May we remember the Voice of Love
The
voice of love lies beneath the noise, quiet, steady, and pure. It does not
demand attention or strive to be heard above the chaos; it waits in stillness,
speaking softly to the heart. While the world roars with distraction and the
mind trembles with fear, love whispers from a deeper place, reminding us of who
we are.
It
speaks through gentleness, patience, and grace, guiding not by force but
through presence. Love does not rush, accuse, or defend; it simply is. To hear
it, we must learn to be still, to turn inward, beyond the noise, where truth
resides. There, in silence, love’s voice becomes clear: it calls us to return,
to open, to live once more from the essence we were made for.
But
the voice of the ego; the preservation voice is always suspect, bitter,
quarrelsome, and loud. It speaks from fear, not truth. Its words are sharpened
by anxiety and wrapped in anger, defending itself against both real and
imagined threats. It is impolite because it is insecure, restless because it
cannot rest in trust.
This
voice clings tightly to the self, desperate to protect what it believes it
might lose. It strives to preserve control, dignity, and image, mistaking
defensiveness for strength. Yet in doing so, it isolates the very heart it
seeks to protect.
Where
love whispers, preservation shouts. Where love releases, preservation grasps.

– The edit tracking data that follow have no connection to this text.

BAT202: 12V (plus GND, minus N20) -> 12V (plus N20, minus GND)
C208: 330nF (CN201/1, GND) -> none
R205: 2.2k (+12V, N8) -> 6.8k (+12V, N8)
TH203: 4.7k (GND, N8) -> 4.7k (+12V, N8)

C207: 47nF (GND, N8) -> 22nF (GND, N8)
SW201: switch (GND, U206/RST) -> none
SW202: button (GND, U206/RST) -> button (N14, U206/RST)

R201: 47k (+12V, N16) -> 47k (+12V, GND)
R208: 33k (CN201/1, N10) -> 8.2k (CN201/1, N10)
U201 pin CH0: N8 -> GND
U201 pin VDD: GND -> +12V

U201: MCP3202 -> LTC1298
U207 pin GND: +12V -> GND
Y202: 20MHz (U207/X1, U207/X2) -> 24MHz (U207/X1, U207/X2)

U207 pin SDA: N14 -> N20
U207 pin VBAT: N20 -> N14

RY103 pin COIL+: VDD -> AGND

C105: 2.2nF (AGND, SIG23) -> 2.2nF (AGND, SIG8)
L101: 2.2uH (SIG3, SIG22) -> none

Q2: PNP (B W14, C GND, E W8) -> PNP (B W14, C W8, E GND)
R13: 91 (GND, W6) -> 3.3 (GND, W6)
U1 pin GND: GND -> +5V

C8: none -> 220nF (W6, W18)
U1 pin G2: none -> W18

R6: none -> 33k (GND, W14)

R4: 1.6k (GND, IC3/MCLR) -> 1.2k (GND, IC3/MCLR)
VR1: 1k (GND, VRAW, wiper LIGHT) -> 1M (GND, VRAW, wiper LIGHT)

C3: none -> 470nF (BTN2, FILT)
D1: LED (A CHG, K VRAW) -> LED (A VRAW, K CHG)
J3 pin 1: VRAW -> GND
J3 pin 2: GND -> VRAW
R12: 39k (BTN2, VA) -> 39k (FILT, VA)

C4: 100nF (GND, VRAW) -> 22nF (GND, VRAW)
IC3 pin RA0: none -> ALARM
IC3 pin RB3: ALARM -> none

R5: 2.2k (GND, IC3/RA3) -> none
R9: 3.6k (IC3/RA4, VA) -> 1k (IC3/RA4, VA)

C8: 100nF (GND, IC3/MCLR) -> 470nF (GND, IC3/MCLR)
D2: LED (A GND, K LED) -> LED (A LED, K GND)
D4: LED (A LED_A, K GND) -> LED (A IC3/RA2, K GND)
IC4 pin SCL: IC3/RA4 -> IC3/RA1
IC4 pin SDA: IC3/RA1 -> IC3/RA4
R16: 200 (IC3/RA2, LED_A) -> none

Love moves freely and gives without fear, while preservation builds walls and
guards them fiercely. The voice of preservation may seem strong, but it is
driven by fragility. Its anger hides longing, its defensiveness conceals hurt.
And
yet, even here, love waits. Beneath every quarrel, beneath every anxious
defense, love remains, patient, steady and kind. It does not force itself to be
heard, it simply waits. Only when the noise of preservation grows quiet, when
fear has spent its fury and exhaustion soften into surrender, love rises gently
once more.
It
does not condemn the fearful voice but embraces it, reminding it that it was
never meant to survive alone. For in the end, only one voice leads us home, the
voice of truth, of love, of what we were always made to follow. It is the
gentle compass that never abandons, the quiet call that, when heard, reconciles
all the scattered parts of ourselves and points us toward the wholeness we were
born to inhabit.
Love does not merely preserve life, it restores it. It gathers the fragments fear has scattered, holds them with compassion, and breathes peace where unrest once dwelt. It does not protect the self, it redeems it. Its work is not to keep us safe, but to make us whole. It is the voice beneath all noise, the still small voice that says, Be not afraid. You are loved.